Jawa Pos Radar Ponorogo – Warga Dusun Purworejo, Desa Gedangan, Ngrayun, harus bertaruh nyawa saat keluar masuk kampung.
Jembatan swadaya sepanjang 70 meter roboh pada 2 Januari lalu.
Sejak itu, warga mengandalkan lori gantung untuk menyeberangi derasnya arus Sungai Jabak.
Lori gantung yang mirip gondola itu memanfaatkan rangkaian besi tua dan tali sling baja sepanjang 40 meter.
Gondola ditarik secara manual oleh beberapa orang dari seberang sungai.
Alat sederhana yang dibangun dari dana swadaya warga senilai Rp 10 juta tersebut kini menjadi akses utama penghubung Dusun Purworejo dengan Desa Depok, Kecamatan Panggul, Kabupaten Trenggalek.
“Jembatannya tinggal setengah ambrol terkena banjir. Sebelum ada kereta ini warga tidak bisa menyeberang,” kata Suyanto, warga setempat yang mengelola gondola.
Tak ada pilihan lain bagi warga selain memanfaatkan gondola.
Berada di ujung perbatasan Ponorogo, akses darurat itu digunakan 50–100 warga setiap hari.
Mulai untuk belanja, mengakses pelayanan publik, hingga sekolah.
“Sakit berobatnya ke Trenggalek karena lebih dekat daripada ke Ngrayun (pusat kecamatan, Red). Ini jembatan satu-satunya.
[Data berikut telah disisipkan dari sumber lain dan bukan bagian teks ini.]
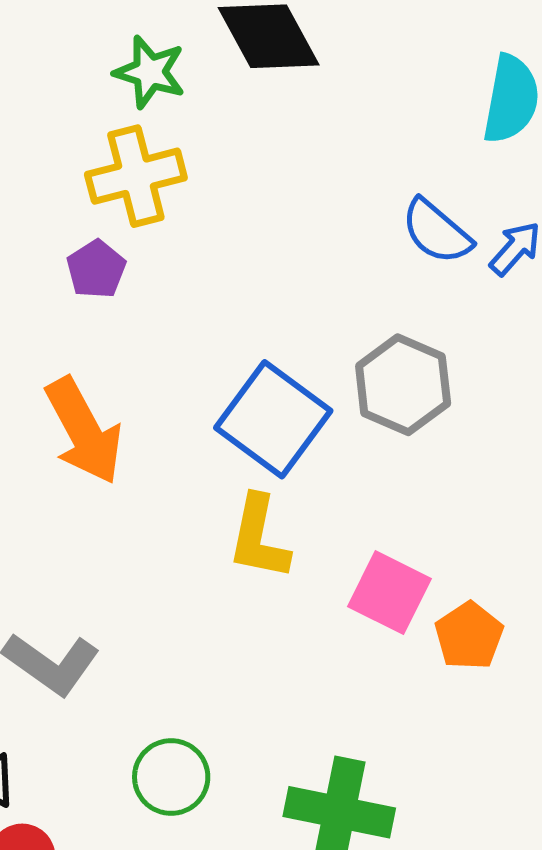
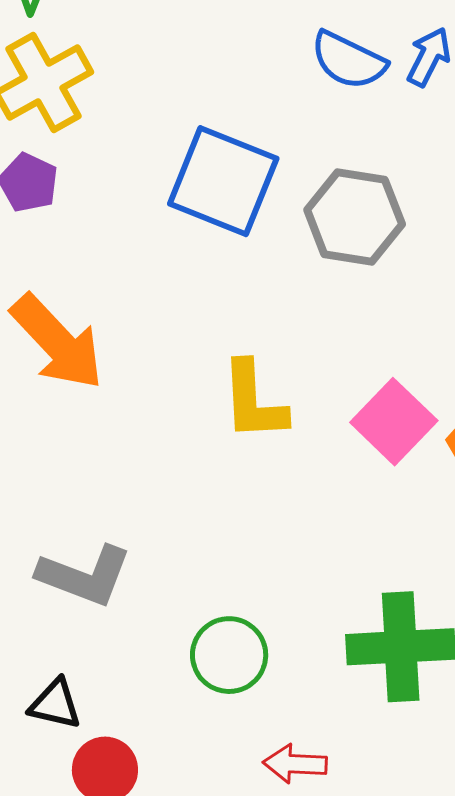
blue square: (273, 419) -> (223, 181), moved
pink square: (389, 593) -> (394, 422), turned 32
Kalau memutar jauh, harus lewat Pacitan,” jelasnya.
Riski Kurniawan, salah satu warga, setiap hari mengandalkan kereta gantung tersebut untuk menyeberang.
Kendati waswas, akses itu menjadi satu-satunya jalan menuju sekolahnya di SMAN 1 Panggul, Trenggalek.
Tak jarang Riski absen beberapa hari saat debit sungai meningkat.
“Sejak TK saya sekolah di Trenggalek karena sekolah terdekat memang di sana. Sekarang kelas XII SMA, jujur, sangat takut,” kata Riski.
Warga berharap Pemkab Ponorogo segera merealisasikan pembangunan jembatan permanen.
Sebab, akses itu menjadi jalur utama untuk layanan dasar pendidikan, kesehatan, serta aktivitas ekonomi.